Monday, June 27, 2011

Rise and Shine!

I may be dating myself a bit here, but when I was young, they taught us that uber annoying song in church "Ri-ise, and shi-ine, and give God the glory, glory!"  You know this song.  I know you do.  And if you don't, you're probably too young to enjoy this blog anyway.

*Sidenote- does it ever seem like my blog is one big ADD reel, complete with rabbit trails and random thoughts of digression?

Any how... where was I?  Oh yes!  The song.  So last year when I replaced my broken phone, I noticed I had an alarm on my phone.  Because, yes... my phone is now officially smart (and broken, as well- thankyouverymuch Shepherd.)  So for my alarm, I decided I would write the lyrics to that song.  I thought it would be a super brilliant idea to get that song stuck in my head every single morning until...  until I remembered to delete it  (note to self- delete annoying alarm).

So every single morning at 6:00a.m., my phone sends me a text message saying "Rise and shine and give God the glory!" You're welcome.  I know it's stuck in your head now, too.  At the time, though, this seemed like a brilliant plan.  I was feeling super "Christian" when I did it.  I guess I thought if I saw that little beeping note that I would suddenly be transformed in to this amazing, wonder-Christian.  Um.. not so much.  Honestly, most mornings I just hit the ignore button.  And some mornings I hear the buzz and think of a curse word because I'm still too tired.  So perhaps this wasn't the most brilliant plan...

But then there are mornings like today.  I didn't hear the buzz this morning because I was too busy drooling on my pillow.  However, when I did manage to unstick my pillow case from my face and wipe away last night's mascara, I looked down at that little reminder on my phone.  I went to hit ignore, but something made me open it.  When I read it, I saw this "Rise and shine and give God the glory!"  And for once, I didn't want to scream, or whine about how tired I was.  I realized why I had put that in there.  It wasn't to remind me never to traumatize my children with annoying songs.  It was so that I could remember why God put me here.  Yes, I did manage to have a deep thought before I had my coffee (who knew?!?)

But it made me think of this verse: "Whether, then, you eat or drink or whatever you do, do all to the glory of God."  So then as I dressed this morning and went about my day, I stopped and made time to think about my actions and my words.  I made a conscious choice to honor God as often as I remembered.  So maybe I shouldn't delete that little alarm.  It kind of makes me think of the Sunny D guy anyhow..  made me giggle today and who knows what will happen tomorrow?  

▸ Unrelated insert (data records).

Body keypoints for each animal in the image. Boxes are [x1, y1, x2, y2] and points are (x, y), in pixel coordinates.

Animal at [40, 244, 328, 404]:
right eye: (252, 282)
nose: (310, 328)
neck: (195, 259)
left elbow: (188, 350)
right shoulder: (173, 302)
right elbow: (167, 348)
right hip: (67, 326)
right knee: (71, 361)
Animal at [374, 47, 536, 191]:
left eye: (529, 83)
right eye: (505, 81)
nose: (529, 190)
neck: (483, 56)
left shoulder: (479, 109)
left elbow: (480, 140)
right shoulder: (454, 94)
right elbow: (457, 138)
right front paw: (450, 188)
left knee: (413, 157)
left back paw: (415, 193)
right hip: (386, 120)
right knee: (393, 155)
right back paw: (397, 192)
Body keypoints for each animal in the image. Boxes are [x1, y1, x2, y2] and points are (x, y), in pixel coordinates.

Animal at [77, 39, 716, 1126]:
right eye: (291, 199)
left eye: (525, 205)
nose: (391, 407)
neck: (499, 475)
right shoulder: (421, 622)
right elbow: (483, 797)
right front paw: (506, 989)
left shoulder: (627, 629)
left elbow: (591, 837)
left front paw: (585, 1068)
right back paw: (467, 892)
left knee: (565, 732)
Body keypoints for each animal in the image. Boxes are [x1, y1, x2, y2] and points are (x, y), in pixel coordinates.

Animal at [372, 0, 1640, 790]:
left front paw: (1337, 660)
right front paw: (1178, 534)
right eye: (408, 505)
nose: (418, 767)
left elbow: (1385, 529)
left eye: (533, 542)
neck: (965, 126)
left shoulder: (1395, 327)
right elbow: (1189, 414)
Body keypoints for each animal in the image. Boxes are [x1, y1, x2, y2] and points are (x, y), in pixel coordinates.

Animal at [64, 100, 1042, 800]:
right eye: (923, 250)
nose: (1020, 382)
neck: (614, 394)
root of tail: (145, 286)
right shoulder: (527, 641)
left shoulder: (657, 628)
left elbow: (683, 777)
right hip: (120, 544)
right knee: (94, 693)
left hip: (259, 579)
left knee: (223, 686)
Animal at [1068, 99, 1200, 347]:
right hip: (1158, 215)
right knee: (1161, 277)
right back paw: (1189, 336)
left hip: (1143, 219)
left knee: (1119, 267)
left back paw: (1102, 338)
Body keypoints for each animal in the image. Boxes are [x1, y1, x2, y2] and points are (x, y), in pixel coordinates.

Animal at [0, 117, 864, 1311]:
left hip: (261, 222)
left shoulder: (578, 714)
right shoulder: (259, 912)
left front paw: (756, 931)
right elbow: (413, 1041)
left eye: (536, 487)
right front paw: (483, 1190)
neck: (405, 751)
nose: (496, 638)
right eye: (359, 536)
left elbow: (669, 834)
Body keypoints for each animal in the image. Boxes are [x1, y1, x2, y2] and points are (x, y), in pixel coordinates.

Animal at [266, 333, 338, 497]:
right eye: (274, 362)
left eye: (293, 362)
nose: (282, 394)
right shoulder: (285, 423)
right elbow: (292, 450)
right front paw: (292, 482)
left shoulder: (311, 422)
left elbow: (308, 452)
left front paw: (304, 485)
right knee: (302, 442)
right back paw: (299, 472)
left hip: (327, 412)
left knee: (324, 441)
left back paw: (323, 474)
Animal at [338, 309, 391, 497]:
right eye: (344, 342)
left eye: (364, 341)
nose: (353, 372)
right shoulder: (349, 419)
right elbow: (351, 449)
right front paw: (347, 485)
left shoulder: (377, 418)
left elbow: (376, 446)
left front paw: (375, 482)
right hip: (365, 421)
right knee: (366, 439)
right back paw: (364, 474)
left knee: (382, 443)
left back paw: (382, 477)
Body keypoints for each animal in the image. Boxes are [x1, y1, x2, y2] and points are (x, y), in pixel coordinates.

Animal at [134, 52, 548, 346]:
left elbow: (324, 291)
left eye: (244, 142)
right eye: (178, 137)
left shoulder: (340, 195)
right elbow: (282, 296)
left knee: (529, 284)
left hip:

As I'm about to nod off, I have one thought- today, I chose to honor God.  I don't know what tomorrow holds for me and for my family, but in spite of the difficulties and tough news that came my way today, I was blessed indeed.  So here's to being transformed by a silly little preschool song- here's to being renewed and to being reminded why we are here- to give HIM all honor and glory.


"And do not be conformed to this world, but be transformed by the renewing of your mind, so that you may prove what the will of God is, that which is good and acceptable and perfect." Romans 12:2

No Longer I,

The Real Life Mom

1 comment:

Anonymous said...

You must be really bored to write about the stupid stuff you do.